METM17 presentation

A law unto itself? The complexities of editing law texts

 
John Linnegar, Antwerp, Belgium
 
Editing texts about the law for students and members of the legal profession is a highly specialised and demanding species of our craft. It’s definitely not for the uninitiated or the fainthearted. Despite what some think, it does not require a law degree to edit such texts; but in view of the content and complexities involved, and the particularities of house style conventions, it demands both a methodical approach par excellence and a close understanding of the essential components that make up law textbooks and articles as well as the legal texts on which they draw or comment. This makes it a more technical process than mere copy-editing. But that does not make it either inaccessible or beyond the reach of editors generally, and there is a need for competent editors of documents, textbooks and articles that deal with the law. 
 
Learning objectives: The audience will be familiarised with the essential components and conventions that have to be understood and mastered if they want to take on the editing of law texts and become proficient at it. They will learn about the particularities of legal argumentation, the citation of legal authorities at different levels, and the role house style plays in supporting clear, effective writing for the law.
 
Precisely what are we going to hear and see? I shall be using a number of examples of law texts to illustrate the typical format and content of textbooks and journal articles written about aspects of the law. These will show the style for citing authorities at different levels: national and international statutes, case law (usually the precedent-setting judgments of courts), academic authorities, conventions, etc.; the preferred system of citation in text and notes, the need for absolute consistency, and a focus more on technicalities than on text.
 
Why do we need to hear or see it? Why us? Many editors are either unaware of the particularities of law editing or perhaps daunted by the vague notion they have of what such editing entails. This presentation will both dispel some myths and present the true picture of this branch of editing, which – while technically demanding – can be enormously satisfying. It will certainly address MET’s expressed broad interest in helping language professionals improve the quality of their services and their ability to meet clients’ diverse needs.
 
Why at this METM? Editing for the law seems to have been a Cinderella topic at MET conferences, judging by the programmes and the comments from attendees at previous METMs.
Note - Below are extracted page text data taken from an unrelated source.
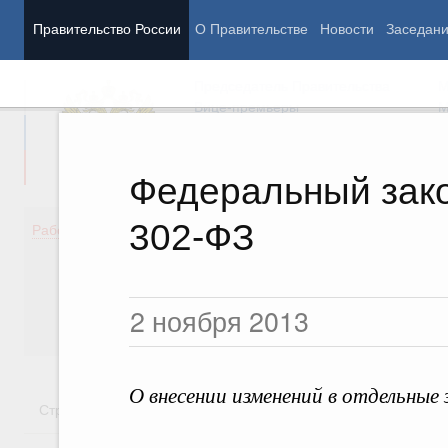
Правительство России
О Правительстве
Новости
Заседан
Председатель Правительства
М
Вице-премьеры
М
Федеральный закон
302-ФЗ
Демография
Занято
Работа Правительства
Здоровье
Технол
Образование
Эконом
Культура
Финан
2 ноября 2013
Общество
Социал
Государство
О внесении изменений в отдельны
Стратегии
Государственные программы
Национальн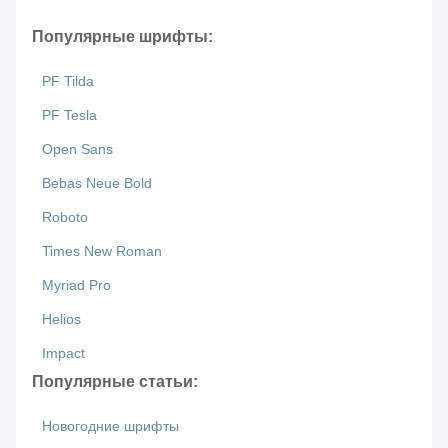
Популярные шрифты:
PF Tilda
PF Tesla
Open Sans
Bebas Neue Bold
Roboto
Times New Roman
Myriad Pro
Helios
Impact
Популярные статьи:
Новогодние шрифты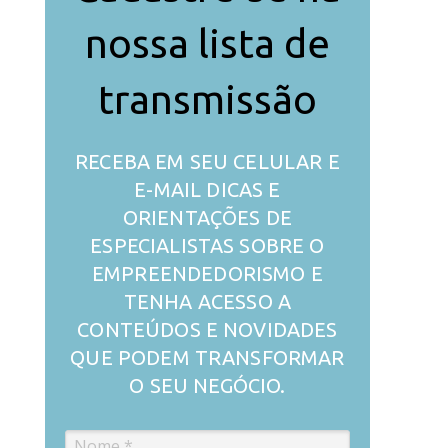
nossa lista de
transmissão
RECEBA EM SEU CELULAR E
E-MAIL DICAS E
ORIENTAÇÕES DE
ESPECIALISTAS SOBRE O
EMPREENDEDORISMO E
TENHA ACESSO A
CONTEÚDOS E NOVIDADES
QUE PODEM TRANSFORMAR
O SEU NEGÓCIO.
And yet there must be a demand among academics and practitioners for editing such texts, and possibly a shortage of practitioners to meet the demand. There’s no time like the present to induct the uninitiated; after all, the conference is taking place on the soil where Roman law – the fons et origo of most Western legal systems – developed.
 
How exactly is it going to be said or shown to us? By means of a PowerPoint presentation and, more explicitly, a handout. These materials will enable the audience to engage with concrete examples of the technical and stylistic detail that editing law texts usually entails, and raise questions about them.
 
Who should attend? Editors who are looking for alternative or additional disciplines to work in, and possibly even an additional income stream from new challenges. And, of course, those who are curious to know what this branch of editing involves – more especially those with an eye for detail and a penchant for imposing consistency on texts.
 
 
An editor with more than 30 years’ experience, John Linnegar cut his teeth in the law editing department of a major publishing house, where he was responsible for drawing up the House Style for Law Publications in consultation with a team of leading legal minds. Since the 1980s, he has not only continued to include the editing of law textbooks in his portfolio but has also facilitated training courses on editing law texts and acted as a consultant on the genre. He continues to prepare articles on aspects of the law for publication in a variety of law journals. A member of MET, he has presented and facilitated workshops at METM15 and METM16.